TV cameras lit up the room, and champagne cooled in buckets of ice. About 50 Mencken scholars and aficionados and members of the press crowded around a table that held the seven small wooden crates, each nailed shut and bound by a metal band.
The crates contained about 3,500 typewritten pages of Mencken memoirs. Four volumes were titled "My Life as Author and Editor," and three volumes were called "Thirty-Five Years of Newspaper Work."
Mencken was the most influential literary critic and iconoclastic journalist of his time. Not only was he a writer and editor at The Sun and The Evening Sun for more than 35 years, but he also edited the literary and opinion magazines The Smart Set and American Mercury from 1914 to 1933.
The seven volumes were the third and final works of Mencken that he had ordered sealed for varying lengths of time after his death. He died Jan. 29, 1956.
In 1971, 15 years after his death, volumes of his correspondence were opened. In 1981, 25 years after his death, his diary was unsealed, as well as notes and documents relating to the Sun papers and additions to his autobiographical trilogy, "Heathen Days," "Happy Days" and "Newspaper Days."
Each ceremonial opening brought a burst of publicity and renewed interest in Mencken. Publication of "The Diary of H.L. Mencken" in 1989 also brought him a great deal of controversy for his harsh remarks about Jews and blacks.
No one knows what Mencken wrote in the memoirs opened yesterday, but they appeared to be humorous, biting, straightforward accounts of Mencken's life.
Philip Wagner, retired editor of The Sun and The Evening Sun and a friend of Mencken, and Ashbel Green, vice president and senior editor of Alfred A. Knopf Inc., Mencken's publishing house, each read one page, selected at random, from the works.
Green, whose company has the publishing rights, said he
assumed the works would be published. He couldn't say when, because it may be up to one year before anyone outside the library can read them, said Anna Curry, director of the library.
It may take that long to catalog and copy them and decide who gets permission to read them, she said.
"It's hard to tell from one excerpt, but I really do believe these are significant volumes," said Vincent Fitzpatrick, assistant curator of the Mencken collection at the Pratt Library. "Mencken knew everybody. As an editor he published a number of distinguished authors, both foreign and domestic."

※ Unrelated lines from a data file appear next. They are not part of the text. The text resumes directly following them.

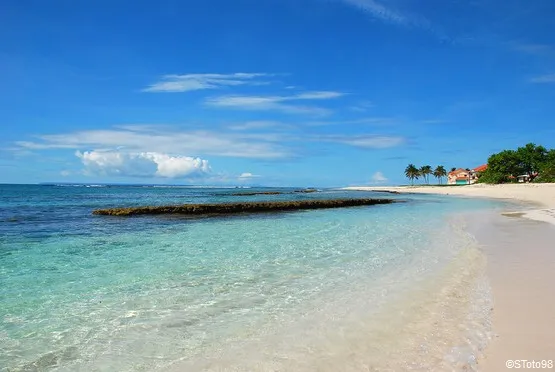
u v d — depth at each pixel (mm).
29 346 5844
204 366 5152
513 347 5312
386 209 35156
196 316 7016
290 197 63000
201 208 30859
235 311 7270
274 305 7602
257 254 12922
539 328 5934
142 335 6195
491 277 9148
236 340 5957
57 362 5340
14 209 34219
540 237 15367
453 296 7832
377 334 6023
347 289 8648
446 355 5184
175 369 5098
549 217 23109
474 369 4754
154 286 9008
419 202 47219
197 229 20172
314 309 7328
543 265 10242
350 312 7105
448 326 6207
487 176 109438
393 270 10391
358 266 10969
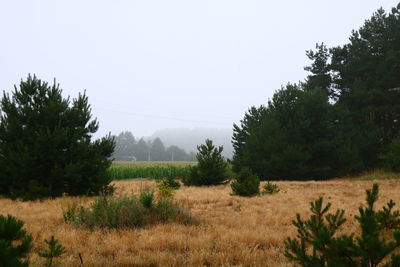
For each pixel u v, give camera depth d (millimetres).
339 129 32094
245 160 30062
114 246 6746
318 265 3982
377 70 35219
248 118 36031
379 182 22406
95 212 9039
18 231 4266
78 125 17188
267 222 9336
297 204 12820
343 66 38438
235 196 15453
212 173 24219
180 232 7855
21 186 15719
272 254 6297
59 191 15852
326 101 32312
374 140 31609
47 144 15664
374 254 3656
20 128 15828
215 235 7629
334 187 20234
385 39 36719
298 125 30156
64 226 8633
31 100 16562
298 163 28469
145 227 8445
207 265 5941
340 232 7637
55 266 5273
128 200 9586
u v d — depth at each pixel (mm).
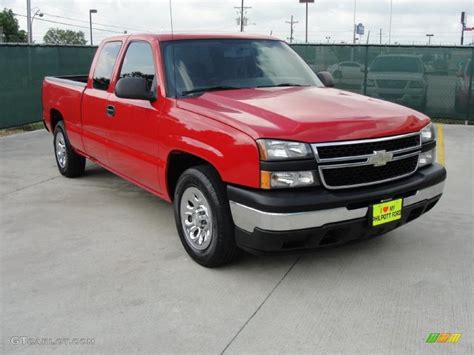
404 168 3998
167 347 3070
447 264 4223
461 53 12297
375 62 13148
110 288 3818
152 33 5113
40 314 3457
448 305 3539
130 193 6332
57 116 7320
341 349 3029
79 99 6203
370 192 3680
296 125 3557
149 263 4258
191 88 4539
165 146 4414
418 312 3443
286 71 5145
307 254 4410
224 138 3707
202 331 3236
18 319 3396
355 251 4480
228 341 3123
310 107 3971
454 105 12602
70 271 4113
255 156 3490
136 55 5141
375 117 3844
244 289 3787
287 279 3945
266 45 5332
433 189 4156
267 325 3299
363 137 3648
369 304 3557
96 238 4828
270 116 3725
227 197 3799
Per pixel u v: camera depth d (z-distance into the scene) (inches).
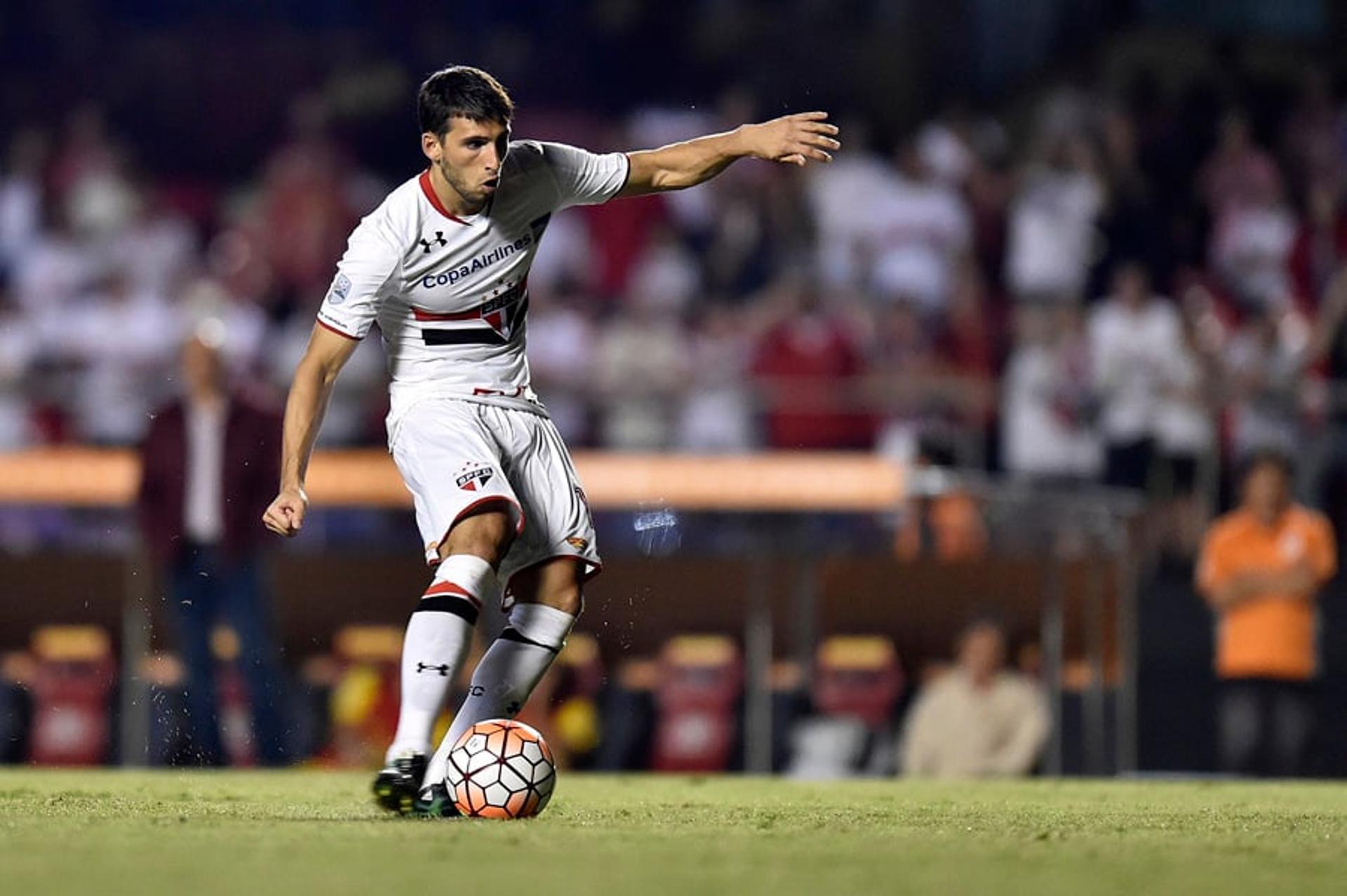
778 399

Mencken published Sinclair Lewis, F. Scott Fitzgerald, Theodore Dreiser and William Faulkner.
"For everybody interested in American literature," Fitzpatrick said, "I think these papers will be very interesting."
Charles A. Fecher, who edited "The Diary of H.L. Mencken," said the new writings will be interesting for another reason as well: No more sealed volumes await opening.
"This is the end of the road," he said. "There's nothing else."